The Philistine warrior Goliath was described as "four cubits and a span" (6 feet 9 inches, or 2.06 meters) or less plausibly as "six cubits and a span" (9 feet 9 inches, or 2.97 meters).
Georgios Maniakes was a famous eastern Roman or "Byzantine" general in about 1030 to 1043 who was alleged to have been eight feet (2.43 meters) tall.
The Roman emperor Maximinus (c. 173-238) was a Thraco-Roman peasant from Moesia (in the region of modern Serbia & Bulgaria) who joined the Roman army and usurped the throne in 235 and was killed in 238 aged about 65. Maximinus was allegedly super strong and eight and a half feet (2.59 meters) tall.

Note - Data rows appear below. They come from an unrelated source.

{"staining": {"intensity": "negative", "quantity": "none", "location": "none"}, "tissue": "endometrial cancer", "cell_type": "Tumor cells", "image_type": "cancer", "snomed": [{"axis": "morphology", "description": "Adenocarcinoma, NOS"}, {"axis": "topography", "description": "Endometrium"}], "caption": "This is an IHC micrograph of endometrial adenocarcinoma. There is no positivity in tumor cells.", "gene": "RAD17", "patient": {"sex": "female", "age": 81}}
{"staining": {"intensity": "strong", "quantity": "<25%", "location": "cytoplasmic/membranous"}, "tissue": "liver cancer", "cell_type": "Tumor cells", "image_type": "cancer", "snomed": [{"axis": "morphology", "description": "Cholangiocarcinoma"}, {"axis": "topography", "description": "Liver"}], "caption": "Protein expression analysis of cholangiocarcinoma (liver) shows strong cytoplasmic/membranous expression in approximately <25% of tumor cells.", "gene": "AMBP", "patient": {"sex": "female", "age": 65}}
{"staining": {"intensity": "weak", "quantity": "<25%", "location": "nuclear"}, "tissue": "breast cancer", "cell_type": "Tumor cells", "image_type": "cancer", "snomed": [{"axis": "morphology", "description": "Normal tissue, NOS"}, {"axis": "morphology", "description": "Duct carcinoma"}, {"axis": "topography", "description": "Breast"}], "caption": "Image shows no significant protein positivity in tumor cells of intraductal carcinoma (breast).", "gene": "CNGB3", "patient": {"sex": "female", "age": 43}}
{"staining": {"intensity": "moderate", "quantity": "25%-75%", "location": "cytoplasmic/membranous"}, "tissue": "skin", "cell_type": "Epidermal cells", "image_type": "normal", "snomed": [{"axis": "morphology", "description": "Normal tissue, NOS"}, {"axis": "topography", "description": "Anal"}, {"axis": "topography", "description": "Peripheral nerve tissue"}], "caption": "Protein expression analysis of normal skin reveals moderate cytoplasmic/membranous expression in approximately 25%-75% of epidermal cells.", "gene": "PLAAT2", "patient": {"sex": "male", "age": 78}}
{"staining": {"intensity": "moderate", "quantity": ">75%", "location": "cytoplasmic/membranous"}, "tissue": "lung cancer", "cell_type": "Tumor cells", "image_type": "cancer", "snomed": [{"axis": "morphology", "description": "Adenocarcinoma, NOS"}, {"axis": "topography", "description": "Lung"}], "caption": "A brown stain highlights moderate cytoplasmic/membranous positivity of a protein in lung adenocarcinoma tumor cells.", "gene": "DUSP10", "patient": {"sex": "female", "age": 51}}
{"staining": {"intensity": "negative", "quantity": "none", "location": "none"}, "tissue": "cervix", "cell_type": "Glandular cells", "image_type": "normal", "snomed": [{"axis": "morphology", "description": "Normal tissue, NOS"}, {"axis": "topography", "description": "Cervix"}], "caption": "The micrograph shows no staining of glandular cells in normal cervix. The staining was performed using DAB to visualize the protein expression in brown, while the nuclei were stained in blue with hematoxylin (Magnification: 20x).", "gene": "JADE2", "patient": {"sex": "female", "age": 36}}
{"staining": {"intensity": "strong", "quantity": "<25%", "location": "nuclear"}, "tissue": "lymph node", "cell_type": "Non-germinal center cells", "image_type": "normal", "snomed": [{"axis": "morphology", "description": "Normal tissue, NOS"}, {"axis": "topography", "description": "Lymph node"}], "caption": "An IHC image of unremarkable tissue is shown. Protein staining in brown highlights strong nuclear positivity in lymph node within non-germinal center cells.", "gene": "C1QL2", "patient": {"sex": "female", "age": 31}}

On a fourth hand, every human proven to be over 7 feet 7 inches (2.31 meters) tall, and some shorter than that, reached their height due to pathological conditions and most of those were unhealthy and had various size related medical problems.
On a fifth hand, there was the Giant of Castelnau. Three bone fragments were excavated in a bronze age cemetery in Castelnau-le-Lez, France, in 1890. They were estimated to be from a human about 3.50 meters (11 feet 6 inches) tall. If that is correct, that person would have been healthy enough and lived long enough to grow very long bones in a prehistoric era.
On a sixth hand, there was the extinct ape genus Gigantopithecus which may have walked on two legs or four legs. Some scientists believe that they were about 1.8-2 meters (5.9-6.6 feet) tall and weighed 180-300 kilograms (400-660 pounds). Other scientists believe they might have been much larger, standing up to 3 meters (9.8 feet) tall and weighed up to 540-600 kilograms (1,190-1,320 pounds). They are popularly imagined to be up to 12 feet tall. But Gigantopithecus almost certainly didn't have human body proportions anyway.
I suggest that you study the lists of the tallest humans who ever lived and then find out about the health problems many of them faced.
And possibly also study the lists of heaviest humans and find out about their health problems.
It seems to me that if a group of humans become genetically adapted or scientifically modified to change their proportions to better fit their size, they could be healthy in gravity similar to Earth's gravity with average heights of about seven feet (2.13 meters), eight feet (2.43 meters), nine feet (2.74 meters), etc, and still look fairly similar to normal sized humans with only slightly different proportions.
But it seems much less plausible to me that humans living in a one Earth gravity environment could be twelve feet (3.65 meters), or eighteen feet (5.48 meters), or twenty four feet (7.31 meters) tall, and still closely resemble normal sized humans.